WASHINGTON — Sen. Al Franken announced Thursday he will resign from Congress after multiple women accused the senator of sexual misconduct.
"Today I am announcing that in the coming weeks I will be resigning as a member of the United States Senate," Franken said. "Let me be clear, I may be resigning my seat but I'm not giving up my voice."
As more accusers came forward throughout the past month detailing similar stories of the senator forcibly trying to kiss them, pressure grew from members of Franken's own party to step aside.
"Enough is enough," Sen. Kirsten Gillibrand, D-N.Y., told reporters Wednesday. "We need to draw a line in the sand and say none of it is okay, none of it is acceptable and we, as elected leaders, should absolutely be held to a higher standard."
"I'm shocked and appalled by Sen. Franken's behavior," said Sen. Patty Murray, D-Wash. "It's clear to me that this has been a deeply harmful, persistent problem and a clear pattern over a long period of time.

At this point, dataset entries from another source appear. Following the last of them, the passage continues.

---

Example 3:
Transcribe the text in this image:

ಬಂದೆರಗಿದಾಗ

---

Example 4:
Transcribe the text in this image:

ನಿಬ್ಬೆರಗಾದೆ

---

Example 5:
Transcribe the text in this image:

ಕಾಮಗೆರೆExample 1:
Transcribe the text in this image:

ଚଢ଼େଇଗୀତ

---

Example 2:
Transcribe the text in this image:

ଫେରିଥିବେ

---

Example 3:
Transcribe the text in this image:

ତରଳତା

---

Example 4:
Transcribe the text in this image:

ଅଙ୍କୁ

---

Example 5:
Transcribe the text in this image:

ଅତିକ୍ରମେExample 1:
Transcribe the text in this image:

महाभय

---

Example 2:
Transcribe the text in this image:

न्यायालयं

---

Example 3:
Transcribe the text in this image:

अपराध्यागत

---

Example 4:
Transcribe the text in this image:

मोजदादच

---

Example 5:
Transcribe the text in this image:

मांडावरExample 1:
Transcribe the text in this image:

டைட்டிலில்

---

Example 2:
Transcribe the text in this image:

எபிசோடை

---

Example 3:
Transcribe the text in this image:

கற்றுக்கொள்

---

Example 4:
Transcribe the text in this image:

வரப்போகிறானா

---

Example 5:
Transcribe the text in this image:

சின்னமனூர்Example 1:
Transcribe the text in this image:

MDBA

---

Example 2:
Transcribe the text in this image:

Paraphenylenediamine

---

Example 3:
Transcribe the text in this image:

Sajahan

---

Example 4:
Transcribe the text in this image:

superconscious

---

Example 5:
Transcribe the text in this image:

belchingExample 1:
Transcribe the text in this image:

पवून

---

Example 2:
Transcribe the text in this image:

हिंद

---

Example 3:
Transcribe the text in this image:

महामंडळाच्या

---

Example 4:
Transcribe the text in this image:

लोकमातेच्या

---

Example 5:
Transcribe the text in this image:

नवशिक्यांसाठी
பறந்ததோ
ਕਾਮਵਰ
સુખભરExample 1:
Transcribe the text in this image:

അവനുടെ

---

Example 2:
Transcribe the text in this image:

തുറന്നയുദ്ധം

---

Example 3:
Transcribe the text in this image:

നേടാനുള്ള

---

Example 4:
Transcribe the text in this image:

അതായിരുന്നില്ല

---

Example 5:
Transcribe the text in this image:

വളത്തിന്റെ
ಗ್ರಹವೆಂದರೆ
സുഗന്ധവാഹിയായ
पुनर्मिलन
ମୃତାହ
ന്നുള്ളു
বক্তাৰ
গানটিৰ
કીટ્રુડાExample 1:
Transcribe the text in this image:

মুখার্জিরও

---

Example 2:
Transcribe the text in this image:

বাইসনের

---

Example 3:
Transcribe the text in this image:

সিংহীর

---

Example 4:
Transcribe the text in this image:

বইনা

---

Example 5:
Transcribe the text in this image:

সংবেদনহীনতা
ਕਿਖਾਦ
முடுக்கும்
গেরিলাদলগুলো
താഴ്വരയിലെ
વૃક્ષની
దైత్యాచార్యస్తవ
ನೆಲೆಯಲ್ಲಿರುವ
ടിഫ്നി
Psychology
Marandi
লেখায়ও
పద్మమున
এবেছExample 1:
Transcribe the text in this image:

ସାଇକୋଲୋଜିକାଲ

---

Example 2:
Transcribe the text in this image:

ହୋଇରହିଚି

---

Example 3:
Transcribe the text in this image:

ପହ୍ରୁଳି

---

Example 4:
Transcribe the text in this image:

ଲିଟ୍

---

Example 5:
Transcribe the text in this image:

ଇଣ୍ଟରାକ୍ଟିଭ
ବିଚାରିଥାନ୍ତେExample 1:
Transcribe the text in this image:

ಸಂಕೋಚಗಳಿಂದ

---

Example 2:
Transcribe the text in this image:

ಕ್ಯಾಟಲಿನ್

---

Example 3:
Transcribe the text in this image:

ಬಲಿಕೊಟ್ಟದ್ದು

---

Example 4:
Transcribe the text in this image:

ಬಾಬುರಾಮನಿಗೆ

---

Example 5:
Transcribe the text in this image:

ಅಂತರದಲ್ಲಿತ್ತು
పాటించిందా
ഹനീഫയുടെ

It's time for him to step aside."
This week a former congressional aide detailed a new accusation to POLITICO of an incident that took place in 2006 after a taping of Franken's radio program.
"He was between me and the door and he was coming at me to kiss me," she recalled. "It was very quick and I think my brain had to work really hard to be like, 'Wait, what is happening?'"
"But I knew whatever was happening was not right and I ducked," she continued. "I was really startled by it and I just sort of booked it towards the door and he said, 'It's my right as an entertainer.'"
Franken has denied the charges against him.
"This allegation is categorically not true and the idea that I would claim this as my right as an entertainer is preposterous," Franken said in a statement to POLITICO.